Oh my. Where to begin with this account of the journey of André Leon Talley’s gilded life, accompanied at all times by swathes of Louis Vuitton luggage? Talley, a long-time creative director at Vogue, worked in fashion and glossy magazines his entire adult life, and at 71 still has a bespoke designer shoe in the game.
The Chiffon Trenches recounts half a century of excess in almost every non-essential area of life, which is what makes it such a bitchy and enjoyable read, even if I did need a lie-down afterwards. After all, it’s hard to be a journalist slumming it in 2020 and cycling around town to assignments (me), when Talley’s employers, Condé Nast and other magazines, routinely paid for his “town car” and driver in New York and Paris for years.
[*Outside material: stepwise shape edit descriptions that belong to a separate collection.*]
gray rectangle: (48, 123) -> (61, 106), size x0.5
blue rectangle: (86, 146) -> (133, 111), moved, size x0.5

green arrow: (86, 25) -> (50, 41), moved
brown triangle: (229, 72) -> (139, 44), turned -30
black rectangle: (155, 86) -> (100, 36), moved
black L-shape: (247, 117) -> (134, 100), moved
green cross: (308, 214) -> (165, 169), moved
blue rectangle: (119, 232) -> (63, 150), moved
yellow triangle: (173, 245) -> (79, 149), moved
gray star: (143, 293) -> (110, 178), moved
Talley initially tried working as a receptionist but it was “too tragic”, as he says with the trademark drama that defines his overwrought writing style. “I was tall, thin, and adored by all who met me,” he writes at one point. Answering phones was never going to cut it as a career for a man who cheerfully admits to being an unapologetic snob and drops famous names like hailstones throughout his memoir.
He was close friends with Karl Lagerfeld for decades, until he was tragically cancelled. He socialised with Andy Warhol, Bianca Jagger, Naomi Campbell, Lee Bouvier Radziwill (sister of Jackie Onassis), Princess Gloria von Thurn und Taxis, Marc Jacobs, Manolo Blahnik and literally dozens of others. (Blahnik wrote the cover blurb.)
Expense accounts
His dedication to fashion led first to a job as Paris correspondent for Women’s Wear Daily (WWD), and then as creative director at American Vogue. It’s the insider descriptions of both this rarefied world of fashion and of working in magazine journalism during an era of astonishing expense accounts that make his memoir such an addictive read.
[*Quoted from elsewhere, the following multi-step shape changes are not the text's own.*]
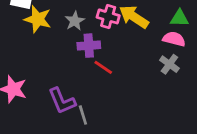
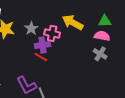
pink cross: (108, 16) -> (52, 33), moved
red line: (103, 67) -> (41, 57), moved

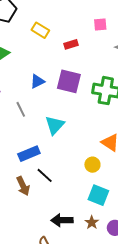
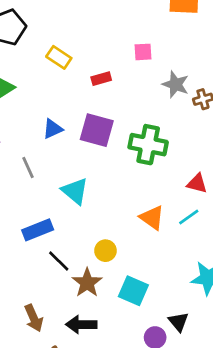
cyan triangle: (55, 125) -> (75, 191), turned -35
yellow circle: (92, 165) -> (105, 251), moved
brown arrow: (23, 186) -> (34, 318), moved
brown star: (92, 222) -> (87, 283), moved, size x1.5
Fashion houses were run like mini empires. The designers bankrolled their friends, “muses” and, even in the case of Karl Lagerfeld, their antique dealer. It appeared the ethical boundaries all but vanished between designers and the fashion journalists like Talley who covered them.
At one designer’s house, for example, Talley snorts a line of coke “to be polite to my host”. When Lagerfeld invited him to stay at Christmas, he flew him to Paris by Concorde, and had his personal driver meet Talley at the airport to drive to the country mansion. Talley’s Christmas gift was a personalised Fabergé pin with his initials written in diamonds. Another of Lagerfeld’s villas, which Talley often visited, had an Olympic-sized swimming pool where “you could hear music underwater”. All this is breezily related without a shred of embarrassment.
Mind you, Condé Nast itself was crazily extravagant with money towards its staff. In 1988 the company gave him an interest-free loan to buy a house for his grandmother. When he worked for Vogue in Paris, it paid for his grand apartment by Les Invalides, his restaurant bills and his significant dry-cleaning bills, as well as a personal assistant who doubled as his on-call driver. Ah, those were the astounding moneyed days to be a journalist.
Hatchet job
The person who receives almost as much air time in this memoir as Talley is Anna Wintour, his editor at American Vogue, where she still presides. Wintour gets an entire chapter to herself, and she probably needed to have her trademark sunglasses on to hide behind while she read it. Talley was gradually frozen out from his job at Vogue by Wintour, and it’s impossible to read his exposé of her as anything but a form of public revenge.
As a hatchet job it’s pretty spectacular. These are a few samples of very, very many:
“Simple human kindness. No, she is not capable.”
“The Empress Wintour, in her power, has disappointed me in her humanity.”
“There are so many people who worked for her and suffered huge emotional scarring. Women and men, designers, photographers, stylists; the list is endless.”
For years, Talley personally assisted Wintour in her choice of designer outfit and accessories to wear to the Met Ball, to which she alone invites all guests; a night of ultimate “optics” of her power. He annually attended these fittings. “If she asks me to attend her couture fitting after this book is published, I will be surprised,” he writes. Me too!
Aside from all the gossip, name-dropping and insider information in this memoir, we are reminded that Talley was the only prominent black man in fashion journalism from 1988 to the appointment of Edward Enniful as editor of British Vogue in 2017. That disgraceful and unpalatable fact alone makes his story all the more relevant today, and Talley’s achievements so remarkable.